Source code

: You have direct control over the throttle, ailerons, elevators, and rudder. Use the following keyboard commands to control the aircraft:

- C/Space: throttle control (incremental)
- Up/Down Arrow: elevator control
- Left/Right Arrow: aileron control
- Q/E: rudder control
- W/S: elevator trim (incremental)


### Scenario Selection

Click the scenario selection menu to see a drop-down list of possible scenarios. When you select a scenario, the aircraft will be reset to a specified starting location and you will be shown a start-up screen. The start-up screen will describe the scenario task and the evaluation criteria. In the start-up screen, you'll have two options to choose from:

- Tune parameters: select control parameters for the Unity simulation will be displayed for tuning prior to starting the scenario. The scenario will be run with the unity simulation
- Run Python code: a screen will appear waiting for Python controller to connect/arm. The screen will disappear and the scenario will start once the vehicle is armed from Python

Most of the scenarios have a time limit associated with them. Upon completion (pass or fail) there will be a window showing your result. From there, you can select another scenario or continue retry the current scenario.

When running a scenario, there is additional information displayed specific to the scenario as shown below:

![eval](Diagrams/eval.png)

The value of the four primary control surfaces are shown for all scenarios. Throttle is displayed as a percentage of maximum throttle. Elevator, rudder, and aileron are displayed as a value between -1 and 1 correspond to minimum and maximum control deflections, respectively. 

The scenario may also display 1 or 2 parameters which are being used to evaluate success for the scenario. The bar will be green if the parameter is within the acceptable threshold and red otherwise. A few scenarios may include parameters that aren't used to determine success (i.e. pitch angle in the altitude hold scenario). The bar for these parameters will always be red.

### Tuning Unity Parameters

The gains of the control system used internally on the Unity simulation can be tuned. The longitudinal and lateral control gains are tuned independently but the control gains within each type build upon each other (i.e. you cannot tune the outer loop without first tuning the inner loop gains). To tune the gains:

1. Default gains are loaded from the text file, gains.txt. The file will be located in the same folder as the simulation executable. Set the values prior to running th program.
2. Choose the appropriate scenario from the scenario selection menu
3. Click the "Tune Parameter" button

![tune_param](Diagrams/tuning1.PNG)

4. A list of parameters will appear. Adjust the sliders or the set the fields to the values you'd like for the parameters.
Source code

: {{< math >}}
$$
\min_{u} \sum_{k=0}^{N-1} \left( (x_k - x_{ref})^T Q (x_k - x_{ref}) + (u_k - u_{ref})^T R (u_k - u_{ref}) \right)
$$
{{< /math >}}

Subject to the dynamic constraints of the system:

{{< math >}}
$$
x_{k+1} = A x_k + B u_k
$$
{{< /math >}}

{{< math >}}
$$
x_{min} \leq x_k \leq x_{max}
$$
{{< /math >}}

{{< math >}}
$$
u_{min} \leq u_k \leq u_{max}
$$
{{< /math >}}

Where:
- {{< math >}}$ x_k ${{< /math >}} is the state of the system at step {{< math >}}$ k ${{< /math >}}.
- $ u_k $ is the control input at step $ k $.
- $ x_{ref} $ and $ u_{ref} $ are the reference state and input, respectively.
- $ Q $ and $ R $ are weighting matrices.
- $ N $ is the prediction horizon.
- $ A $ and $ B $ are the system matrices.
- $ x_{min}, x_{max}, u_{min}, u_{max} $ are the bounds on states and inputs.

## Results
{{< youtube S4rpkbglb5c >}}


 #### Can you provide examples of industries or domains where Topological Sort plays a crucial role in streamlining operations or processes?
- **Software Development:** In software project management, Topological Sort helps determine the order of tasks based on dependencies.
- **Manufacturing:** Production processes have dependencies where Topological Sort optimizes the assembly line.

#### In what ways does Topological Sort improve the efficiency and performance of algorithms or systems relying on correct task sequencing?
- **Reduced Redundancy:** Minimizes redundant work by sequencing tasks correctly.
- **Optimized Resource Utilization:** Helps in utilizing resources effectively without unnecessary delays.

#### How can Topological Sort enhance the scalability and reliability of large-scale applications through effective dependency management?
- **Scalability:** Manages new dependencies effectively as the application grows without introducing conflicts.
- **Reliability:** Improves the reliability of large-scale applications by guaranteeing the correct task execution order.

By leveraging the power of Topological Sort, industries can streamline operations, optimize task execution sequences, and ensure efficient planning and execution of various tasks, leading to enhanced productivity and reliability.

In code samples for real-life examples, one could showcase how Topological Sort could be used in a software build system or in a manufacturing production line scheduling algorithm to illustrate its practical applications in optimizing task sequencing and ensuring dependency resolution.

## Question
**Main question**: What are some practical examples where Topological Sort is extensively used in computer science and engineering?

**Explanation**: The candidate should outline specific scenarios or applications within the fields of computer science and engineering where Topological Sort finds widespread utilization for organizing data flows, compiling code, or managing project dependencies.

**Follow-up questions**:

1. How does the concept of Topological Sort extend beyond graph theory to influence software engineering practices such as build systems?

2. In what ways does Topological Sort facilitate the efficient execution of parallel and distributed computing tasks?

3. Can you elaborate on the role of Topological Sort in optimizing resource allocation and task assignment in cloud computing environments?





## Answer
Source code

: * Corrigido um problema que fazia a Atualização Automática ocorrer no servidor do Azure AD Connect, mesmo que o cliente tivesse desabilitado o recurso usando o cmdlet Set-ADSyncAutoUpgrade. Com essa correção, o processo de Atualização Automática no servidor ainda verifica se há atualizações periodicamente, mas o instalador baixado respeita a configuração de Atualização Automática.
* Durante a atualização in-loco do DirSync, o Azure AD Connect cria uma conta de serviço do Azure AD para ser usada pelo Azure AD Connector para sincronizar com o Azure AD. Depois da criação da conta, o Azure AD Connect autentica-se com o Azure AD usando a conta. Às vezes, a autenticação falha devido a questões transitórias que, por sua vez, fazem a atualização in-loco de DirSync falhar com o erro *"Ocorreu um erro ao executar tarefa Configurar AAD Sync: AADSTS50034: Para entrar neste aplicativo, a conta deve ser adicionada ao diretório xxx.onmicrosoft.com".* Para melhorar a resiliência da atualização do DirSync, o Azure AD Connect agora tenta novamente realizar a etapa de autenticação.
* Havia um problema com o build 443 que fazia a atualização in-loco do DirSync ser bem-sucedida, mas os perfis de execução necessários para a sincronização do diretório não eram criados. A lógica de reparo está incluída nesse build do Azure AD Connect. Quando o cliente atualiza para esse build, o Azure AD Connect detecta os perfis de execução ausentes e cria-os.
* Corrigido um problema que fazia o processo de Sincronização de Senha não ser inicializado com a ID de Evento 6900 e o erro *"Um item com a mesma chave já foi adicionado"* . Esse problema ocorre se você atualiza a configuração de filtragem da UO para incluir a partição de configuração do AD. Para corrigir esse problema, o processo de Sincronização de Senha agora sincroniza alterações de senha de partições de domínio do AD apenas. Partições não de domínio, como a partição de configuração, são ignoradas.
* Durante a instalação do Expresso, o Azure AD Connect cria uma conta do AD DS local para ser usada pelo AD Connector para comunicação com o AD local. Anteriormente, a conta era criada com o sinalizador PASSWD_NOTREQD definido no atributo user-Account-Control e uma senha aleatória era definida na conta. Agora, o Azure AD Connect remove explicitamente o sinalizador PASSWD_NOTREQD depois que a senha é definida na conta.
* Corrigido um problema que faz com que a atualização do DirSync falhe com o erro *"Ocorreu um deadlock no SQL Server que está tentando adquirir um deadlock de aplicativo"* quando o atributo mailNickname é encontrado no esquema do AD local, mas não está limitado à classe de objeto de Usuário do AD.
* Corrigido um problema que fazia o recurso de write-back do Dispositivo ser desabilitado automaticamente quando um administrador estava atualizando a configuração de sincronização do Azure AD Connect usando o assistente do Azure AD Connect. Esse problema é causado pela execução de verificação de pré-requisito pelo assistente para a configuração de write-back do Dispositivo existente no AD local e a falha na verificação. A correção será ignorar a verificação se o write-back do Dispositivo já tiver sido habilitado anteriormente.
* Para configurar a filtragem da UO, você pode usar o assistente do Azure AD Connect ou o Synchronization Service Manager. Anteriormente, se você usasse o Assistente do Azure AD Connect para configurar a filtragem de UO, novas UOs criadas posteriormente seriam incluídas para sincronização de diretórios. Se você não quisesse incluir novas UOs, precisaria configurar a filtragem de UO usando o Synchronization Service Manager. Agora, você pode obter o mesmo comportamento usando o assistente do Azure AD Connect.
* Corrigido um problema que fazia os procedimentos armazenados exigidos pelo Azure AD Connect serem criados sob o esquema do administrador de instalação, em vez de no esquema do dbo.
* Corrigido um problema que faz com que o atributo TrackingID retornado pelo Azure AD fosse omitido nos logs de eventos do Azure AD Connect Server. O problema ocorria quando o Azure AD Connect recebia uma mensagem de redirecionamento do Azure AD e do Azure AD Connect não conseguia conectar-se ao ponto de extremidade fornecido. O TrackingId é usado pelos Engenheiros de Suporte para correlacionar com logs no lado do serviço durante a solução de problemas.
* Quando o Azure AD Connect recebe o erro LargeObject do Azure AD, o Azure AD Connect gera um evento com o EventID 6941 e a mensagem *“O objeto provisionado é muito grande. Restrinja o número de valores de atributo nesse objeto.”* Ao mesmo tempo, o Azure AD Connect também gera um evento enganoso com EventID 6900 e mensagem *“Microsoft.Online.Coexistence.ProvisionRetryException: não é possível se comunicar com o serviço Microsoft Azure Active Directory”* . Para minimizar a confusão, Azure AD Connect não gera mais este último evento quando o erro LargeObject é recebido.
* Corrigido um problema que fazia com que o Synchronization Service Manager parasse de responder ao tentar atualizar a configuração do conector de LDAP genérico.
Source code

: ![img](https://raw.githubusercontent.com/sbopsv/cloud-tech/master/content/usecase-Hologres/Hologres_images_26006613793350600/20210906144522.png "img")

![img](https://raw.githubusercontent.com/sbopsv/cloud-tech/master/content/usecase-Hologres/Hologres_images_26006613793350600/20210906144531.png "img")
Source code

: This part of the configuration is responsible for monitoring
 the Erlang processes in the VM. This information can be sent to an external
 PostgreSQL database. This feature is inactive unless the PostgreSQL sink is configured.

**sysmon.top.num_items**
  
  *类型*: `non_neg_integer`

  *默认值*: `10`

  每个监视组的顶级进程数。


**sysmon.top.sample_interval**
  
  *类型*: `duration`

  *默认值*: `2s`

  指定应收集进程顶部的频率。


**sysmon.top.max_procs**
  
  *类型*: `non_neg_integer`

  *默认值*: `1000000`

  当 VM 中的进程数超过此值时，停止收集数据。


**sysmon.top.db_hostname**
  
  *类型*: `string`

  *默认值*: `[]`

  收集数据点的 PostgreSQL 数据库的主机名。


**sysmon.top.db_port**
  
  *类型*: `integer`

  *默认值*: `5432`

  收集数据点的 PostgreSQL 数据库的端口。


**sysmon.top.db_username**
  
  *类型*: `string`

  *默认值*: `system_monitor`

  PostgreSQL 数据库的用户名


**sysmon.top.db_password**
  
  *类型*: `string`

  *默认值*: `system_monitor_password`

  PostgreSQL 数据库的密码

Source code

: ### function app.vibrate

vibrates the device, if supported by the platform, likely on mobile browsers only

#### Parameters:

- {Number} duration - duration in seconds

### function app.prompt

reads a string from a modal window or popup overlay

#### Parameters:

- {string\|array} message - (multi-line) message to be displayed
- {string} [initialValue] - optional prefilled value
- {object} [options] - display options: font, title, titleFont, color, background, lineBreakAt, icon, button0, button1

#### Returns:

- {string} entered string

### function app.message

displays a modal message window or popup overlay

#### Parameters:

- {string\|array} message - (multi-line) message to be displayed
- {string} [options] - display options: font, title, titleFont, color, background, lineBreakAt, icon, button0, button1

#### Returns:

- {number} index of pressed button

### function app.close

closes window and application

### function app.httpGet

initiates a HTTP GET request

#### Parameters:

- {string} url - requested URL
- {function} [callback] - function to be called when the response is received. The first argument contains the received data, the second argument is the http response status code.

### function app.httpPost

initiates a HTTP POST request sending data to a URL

▶ **THE PROBLEM**
Pick out every line in the items above that contains the word "systems", and copy each one.

▶ **RESPONSE FOR THIS EXERCISE**
#### In what ways does Topological Sort improve the efficiency and performance of algorithms or systems relying on correct task sequencing?
1. How does the concept of Topological Sort extend beyond graph theory to influence software engineering practices such as build systems?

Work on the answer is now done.